I am here in Algiers to attend the Festival du Théâtre Professionnel at the Théâtre National d’Algérie (TNA). Last night was the opening and I finally meet up with Omar Fetmouche—the director of the Regional Theatre of Bejaia (TRB), where the Kabyle Folktale Project will be housed, before the show. I risk driving my step-aunt mad because the shows are at night and not during the day. Only a certain group of people tend to have a night life in Algeria. It is rare for a woman to attend a performance of any kind alone especially at night and expect to get home safely on her own.
*
The opening of the Professional Algerian Theatre Festival was quite a snazzy affair.
A marching band paraded in on to the stage and played “Kassaman”, the Algerian national anthem, Madame la Ministre of Culture opened the festival with a long speech, 10 actors in costume held spears that made up a sort of grand entryway for old time Algerian actors, directors and producers to come on stage and accept an award from Madame the Minister and the director of the TNA. Two Algerian television personalities hosted the evening…my step-aunt watched the whole spectacle agog as she saw all these famous Algerian actors parade across the stage.
We thought we would need tickets but we just walked right in. My step aunt said to the man at the entrance to the performance hall: "this is an actress come all the way from America here to meet with Omar Fetmouche." And the guy at the door hurried into the hall, found Fetmouche and placed us in the third row!

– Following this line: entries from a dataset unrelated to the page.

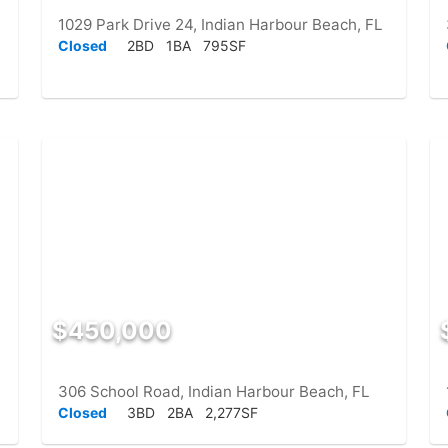
1029 Park Drive 24, Indian Harbour Beach, FL
Closed
2BD
1BA
795SF
$450,000
306 School Road, Indian Harbour Beach, FL
Closed
3BD
2BA
2,277SF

My step-aunt and I walked halfway home this evening and really—this country at night becomes a place for young men to run around and hiss at any woman who is unfortunate enough to walk by. I really wish their mother’s or sister’s or auntie would tell them “you know young (insert name here) hissing at a woman in an aggressive fashion will get you no where on your pitiful march to find a wife.” Honestly.
Once home I asked my step-aunt’s mother-in-law if she happened to know any Kabyle folktales. She knew a few but she repeated the lament of most Grandmother’s “it’s the TV now that has become the story teller not us the Grandmother’s.” I got a couple of songs recorded and one folktale (one that my great aunt told me last week). But the real success of the evening (voir in my own “political” way) was when 5 of us sat down and she started testing my Kabyle to see what I knew already and what practical things she could teach me. Her daughter, who grew up here in Algiers, understands Kabyle but doesn’t really speak it learned along with me.
When learning Kabyle oftentimes I feel like I am running up a down escalator.